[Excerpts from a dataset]
++++++++++++++++++++
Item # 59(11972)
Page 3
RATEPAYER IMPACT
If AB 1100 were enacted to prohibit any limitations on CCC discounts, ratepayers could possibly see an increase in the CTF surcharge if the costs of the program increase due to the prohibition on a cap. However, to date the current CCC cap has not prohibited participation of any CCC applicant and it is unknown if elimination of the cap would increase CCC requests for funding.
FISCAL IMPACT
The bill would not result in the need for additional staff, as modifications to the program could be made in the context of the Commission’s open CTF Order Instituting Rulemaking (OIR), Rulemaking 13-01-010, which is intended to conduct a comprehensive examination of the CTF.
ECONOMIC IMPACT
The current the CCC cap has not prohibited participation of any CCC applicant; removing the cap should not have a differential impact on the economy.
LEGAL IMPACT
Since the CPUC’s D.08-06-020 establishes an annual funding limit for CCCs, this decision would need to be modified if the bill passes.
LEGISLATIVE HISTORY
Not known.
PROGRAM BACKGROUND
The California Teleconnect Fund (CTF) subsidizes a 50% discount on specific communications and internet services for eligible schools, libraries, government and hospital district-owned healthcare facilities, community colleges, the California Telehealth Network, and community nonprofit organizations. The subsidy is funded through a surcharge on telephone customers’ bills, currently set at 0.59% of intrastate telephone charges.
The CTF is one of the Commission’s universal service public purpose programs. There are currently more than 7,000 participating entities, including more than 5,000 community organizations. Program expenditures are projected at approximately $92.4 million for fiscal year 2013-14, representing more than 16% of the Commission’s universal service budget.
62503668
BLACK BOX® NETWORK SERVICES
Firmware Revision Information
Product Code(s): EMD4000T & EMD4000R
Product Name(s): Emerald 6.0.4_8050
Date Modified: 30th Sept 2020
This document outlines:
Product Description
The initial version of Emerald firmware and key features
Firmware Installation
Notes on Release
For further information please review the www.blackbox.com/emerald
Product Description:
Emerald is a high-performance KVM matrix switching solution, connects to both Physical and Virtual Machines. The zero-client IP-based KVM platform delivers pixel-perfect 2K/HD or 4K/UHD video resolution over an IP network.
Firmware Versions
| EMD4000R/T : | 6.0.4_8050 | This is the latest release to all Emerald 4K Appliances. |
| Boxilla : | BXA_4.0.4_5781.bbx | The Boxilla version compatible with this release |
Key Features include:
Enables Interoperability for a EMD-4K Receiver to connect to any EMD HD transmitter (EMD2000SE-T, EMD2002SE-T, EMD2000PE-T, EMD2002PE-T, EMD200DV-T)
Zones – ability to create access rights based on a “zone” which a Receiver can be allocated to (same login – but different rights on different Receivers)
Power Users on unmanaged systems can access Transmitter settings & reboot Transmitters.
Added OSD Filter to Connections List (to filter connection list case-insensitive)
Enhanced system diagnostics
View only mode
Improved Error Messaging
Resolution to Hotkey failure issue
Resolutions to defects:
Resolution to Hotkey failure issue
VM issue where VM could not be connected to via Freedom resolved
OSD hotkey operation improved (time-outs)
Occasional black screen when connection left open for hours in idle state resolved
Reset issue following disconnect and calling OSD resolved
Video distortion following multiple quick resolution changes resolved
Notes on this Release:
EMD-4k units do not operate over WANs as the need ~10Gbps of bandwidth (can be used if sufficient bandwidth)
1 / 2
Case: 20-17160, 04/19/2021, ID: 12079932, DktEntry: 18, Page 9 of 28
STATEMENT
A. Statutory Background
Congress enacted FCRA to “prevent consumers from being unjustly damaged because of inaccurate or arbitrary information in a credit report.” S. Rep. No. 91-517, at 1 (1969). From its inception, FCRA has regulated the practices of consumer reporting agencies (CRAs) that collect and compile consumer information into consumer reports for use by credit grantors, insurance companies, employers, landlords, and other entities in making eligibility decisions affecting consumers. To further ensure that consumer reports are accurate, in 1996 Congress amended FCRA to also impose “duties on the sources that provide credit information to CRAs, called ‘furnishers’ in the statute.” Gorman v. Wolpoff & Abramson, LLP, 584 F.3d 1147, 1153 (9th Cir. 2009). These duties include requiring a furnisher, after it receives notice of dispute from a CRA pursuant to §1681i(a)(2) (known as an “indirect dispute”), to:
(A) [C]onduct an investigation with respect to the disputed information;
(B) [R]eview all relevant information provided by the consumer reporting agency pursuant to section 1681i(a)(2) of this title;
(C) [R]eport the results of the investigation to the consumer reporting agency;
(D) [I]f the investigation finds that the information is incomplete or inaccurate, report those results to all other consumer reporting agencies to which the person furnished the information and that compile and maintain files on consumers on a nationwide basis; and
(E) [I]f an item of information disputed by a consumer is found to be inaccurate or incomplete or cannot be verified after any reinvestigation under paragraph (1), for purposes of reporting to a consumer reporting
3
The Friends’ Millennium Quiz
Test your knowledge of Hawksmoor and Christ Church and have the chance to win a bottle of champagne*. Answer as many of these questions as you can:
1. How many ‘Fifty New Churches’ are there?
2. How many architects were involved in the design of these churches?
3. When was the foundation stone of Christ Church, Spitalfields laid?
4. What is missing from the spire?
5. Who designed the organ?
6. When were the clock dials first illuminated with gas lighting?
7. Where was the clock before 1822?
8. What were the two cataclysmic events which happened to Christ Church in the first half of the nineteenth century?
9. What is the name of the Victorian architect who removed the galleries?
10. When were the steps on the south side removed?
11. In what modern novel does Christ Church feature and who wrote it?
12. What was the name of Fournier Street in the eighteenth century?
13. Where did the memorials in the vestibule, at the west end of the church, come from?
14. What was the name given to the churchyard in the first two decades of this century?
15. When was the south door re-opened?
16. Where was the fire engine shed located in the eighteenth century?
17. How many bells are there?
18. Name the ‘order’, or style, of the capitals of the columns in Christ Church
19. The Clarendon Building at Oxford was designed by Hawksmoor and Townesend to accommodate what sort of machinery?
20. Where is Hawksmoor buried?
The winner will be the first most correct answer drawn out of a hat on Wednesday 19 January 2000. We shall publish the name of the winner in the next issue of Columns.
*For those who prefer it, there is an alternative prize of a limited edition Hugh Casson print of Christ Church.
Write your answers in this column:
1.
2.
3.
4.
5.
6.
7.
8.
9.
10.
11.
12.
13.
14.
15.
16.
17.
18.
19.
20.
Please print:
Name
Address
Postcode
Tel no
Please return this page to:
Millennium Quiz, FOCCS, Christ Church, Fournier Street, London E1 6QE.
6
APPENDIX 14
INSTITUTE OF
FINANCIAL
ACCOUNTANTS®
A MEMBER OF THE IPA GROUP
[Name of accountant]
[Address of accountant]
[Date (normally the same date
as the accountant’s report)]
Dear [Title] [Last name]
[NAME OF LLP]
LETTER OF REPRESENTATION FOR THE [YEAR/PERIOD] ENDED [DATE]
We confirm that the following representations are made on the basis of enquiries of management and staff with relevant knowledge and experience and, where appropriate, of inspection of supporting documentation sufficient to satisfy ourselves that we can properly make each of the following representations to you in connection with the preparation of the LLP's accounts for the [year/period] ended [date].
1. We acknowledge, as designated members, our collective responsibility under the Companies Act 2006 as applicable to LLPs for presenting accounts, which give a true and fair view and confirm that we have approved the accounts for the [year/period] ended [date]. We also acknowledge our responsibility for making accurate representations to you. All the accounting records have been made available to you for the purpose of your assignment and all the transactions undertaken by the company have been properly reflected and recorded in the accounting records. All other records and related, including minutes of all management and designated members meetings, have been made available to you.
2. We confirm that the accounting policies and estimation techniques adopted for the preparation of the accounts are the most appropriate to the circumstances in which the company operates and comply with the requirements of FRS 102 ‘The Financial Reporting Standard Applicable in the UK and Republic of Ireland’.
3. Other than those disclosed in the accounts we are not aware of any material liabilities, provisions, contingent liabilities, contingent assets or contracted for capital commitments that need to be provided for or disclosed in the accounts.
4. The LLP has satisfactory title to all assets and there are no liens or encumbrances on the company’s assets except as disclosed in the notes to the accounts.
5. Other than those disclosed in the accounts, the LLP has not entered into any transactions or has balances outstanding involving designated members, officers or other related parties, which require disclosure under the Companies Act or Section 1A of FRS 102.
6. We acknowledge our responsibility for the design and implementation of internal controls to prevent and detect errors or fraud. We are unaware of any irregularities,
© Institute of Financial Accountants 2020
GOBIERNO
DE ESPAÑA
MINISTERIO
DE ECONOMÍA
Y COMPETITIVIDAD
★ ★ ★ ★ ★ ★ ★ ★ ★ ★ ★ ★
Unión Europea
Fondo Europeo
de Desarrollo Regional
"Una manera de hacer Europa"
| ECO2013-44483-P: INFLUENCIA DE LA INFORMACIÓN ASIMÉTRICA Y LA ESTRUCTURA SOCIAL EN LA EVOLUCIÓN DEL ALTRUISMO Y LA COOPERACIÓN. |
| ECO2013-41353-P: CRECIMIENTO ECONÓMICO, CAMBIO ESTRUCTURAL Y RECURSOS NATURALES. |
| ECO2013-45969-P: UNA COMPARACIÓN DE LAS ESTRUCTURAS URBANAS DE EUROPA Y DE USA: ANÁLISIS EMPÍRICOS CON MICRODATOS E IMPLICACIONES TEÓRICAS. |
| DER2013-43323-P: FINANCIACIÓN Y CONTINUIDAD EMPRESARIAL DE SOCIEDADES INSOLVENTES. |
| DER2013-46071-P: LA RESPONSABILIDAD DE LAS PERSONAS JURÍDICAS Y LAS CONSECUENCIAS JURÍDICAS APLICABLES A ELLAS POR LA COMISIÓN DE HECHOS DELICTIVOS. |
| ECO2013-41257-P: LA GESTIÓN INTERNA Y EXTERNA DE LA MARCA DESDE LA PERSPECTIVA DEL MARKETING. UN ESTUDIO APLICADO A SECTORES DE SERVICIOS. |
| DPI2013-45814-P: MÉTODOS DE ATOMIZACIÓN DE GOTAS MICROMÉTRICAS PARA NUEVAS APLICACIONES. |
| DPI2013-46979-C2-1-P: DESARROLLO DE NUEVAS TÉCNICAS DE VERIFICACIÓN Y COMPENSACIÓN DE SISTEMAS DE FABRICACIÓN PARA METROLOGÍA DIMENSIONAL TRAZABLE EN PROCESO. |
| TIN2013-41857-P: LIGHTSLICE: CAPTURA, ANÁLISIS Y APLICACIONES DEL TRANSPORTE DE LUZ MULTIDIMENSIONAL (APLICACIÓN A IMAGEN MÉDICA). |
++++++++++++++++++++
**Problem description**
Retype exactly the lines of the data above, starting at its first line and finishing with the line that has "FISCAL IMPACT" in it.

**Exercise output**
Item # 59(11972)
Page 3
RATEPAYER IMPACT
If AB 1100 were enacted to prohibit any limitations on CCC discounts, ratepayers could possibly see an increase in the CTF surcharge if the costs of the program increase due to the prohibition on a cap. However, to date the current CCC cap has not prohibited participation of any CCC applicant and it is unknown if elimination of the cap would increase CCC requests for funding.
FISCAL IMPACT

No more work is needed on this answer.